Das Motto des Regiments lautet: ›Wer wagt, gewinnt‹. Aber manchmal kann man es auch verkürzen auf ›Scheiß drauf!‹.«
Kaltblütigkeit
Wenn man die Sache so sieht, fällt es nicht schwer, sich vorzustellen, dass diese Art von pathologischer Gelassenheit, von gewissenloser Gemütsruhe in gewissen Situationen wohl wirklich nützlich wäre – dass sie manchmal tatsächlich als adaptiv aufgefasst werden könnte. Colin Rogers, einer von Andys Landsleuten und ein ehemaliges Mitglied der berühmten SAS-Spezialeinheit, die 1980 während der Operation Nimrod sanft an die Fenster der iranischen Botschaft in London klopfte, teilt die Ansichten seines alten Kumpels. Inmitten des Staubs, des Feuers und der Trümmer, die das Eindringen in ein Gebäudemithilfe einer Sprengladung nun einmal mit sich bringt, einen Terroristen zu töten, ist nichts, worüber Soldaten der Spezialeinheit lange nachdenken – besonders, wenn sie sich eine hochmoderne Heckler-&-Koch-Maschinenpistole vom Typ MP5 mit einer Feuerrate von 800 Schuss pro Minute über die Schulter geschlungen haben und der Fehlerspielraum oft nur Millimeter beträgt.

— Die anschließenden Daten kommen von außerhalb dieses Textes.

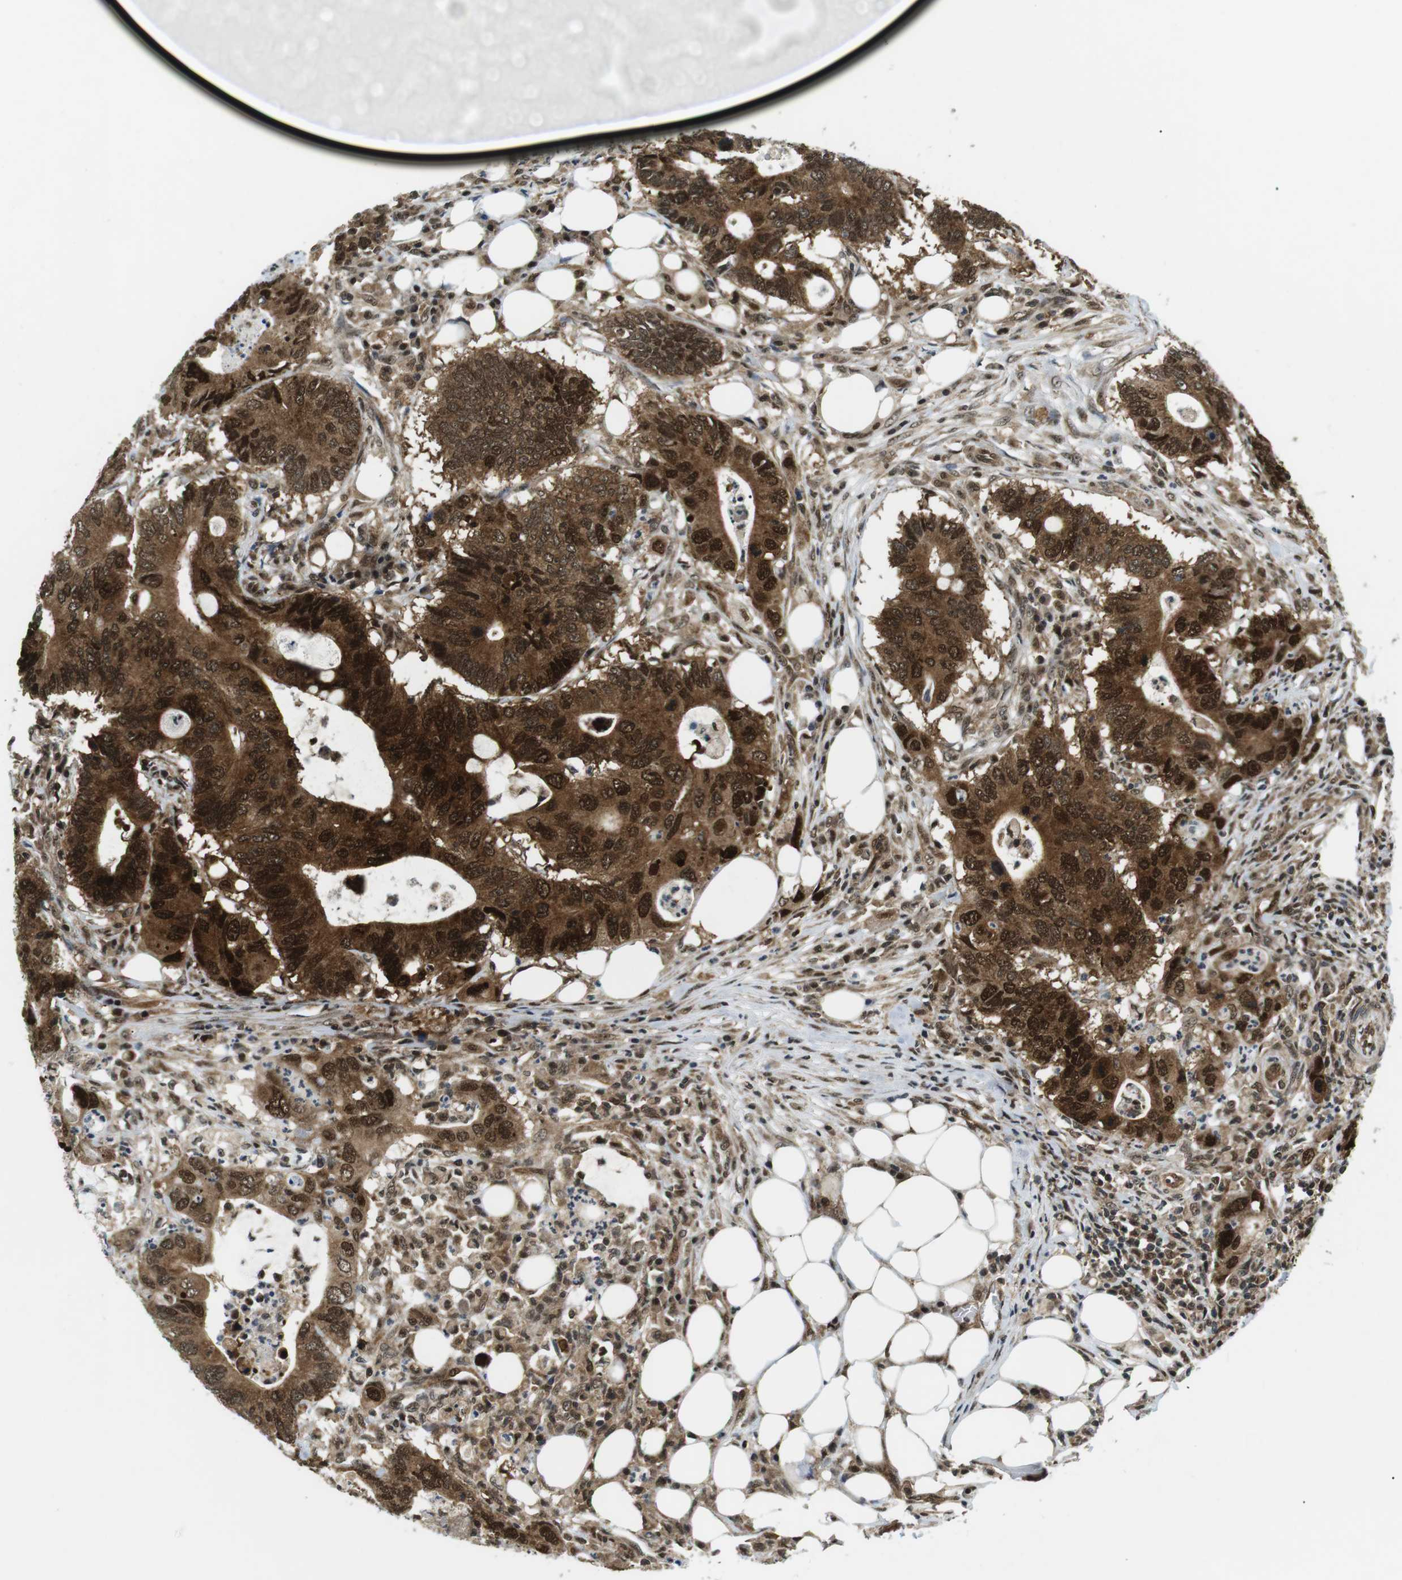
{"staining": {"intensity": "strong", "quantity": ">75%", "location": "cytoplasmic/membranous,nuclear"}, "tissue": "colorectal cancer", "cell_type": "Tumor cells", "image_type": "cancer", "snomed": [{"axis": "morphology", "description": "Adenocarcinoma, NOS"}, {"axis": "topography", "description": "Colon"}], "caption": "Brown immunohistochemical staining in colorectal adenocarcinoma reveals strong cytoplasmic/membranous and nuclear positivity in approximately >75% of tumor cells.", "gene": "CSNK2B", "patient": {"sex": "male", "age": 71}}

Kommt man frei zum Schuss, nutzt man die Chance. Man konzentriert sich. Man bleibt ruhig. Und drückt auf den Abzug. Zögern ist keine Option.
Der Trick scheint darin zu bestehen, dass man feuerfest ist. Dass man nicht nur fähig ist, in der Hitze des Gefechts zu handeln, sondern auch noch ganz simpel im entscheidenden Moment. Da geht es nicht an erster Stelle darum, wie heiß es gerade ist.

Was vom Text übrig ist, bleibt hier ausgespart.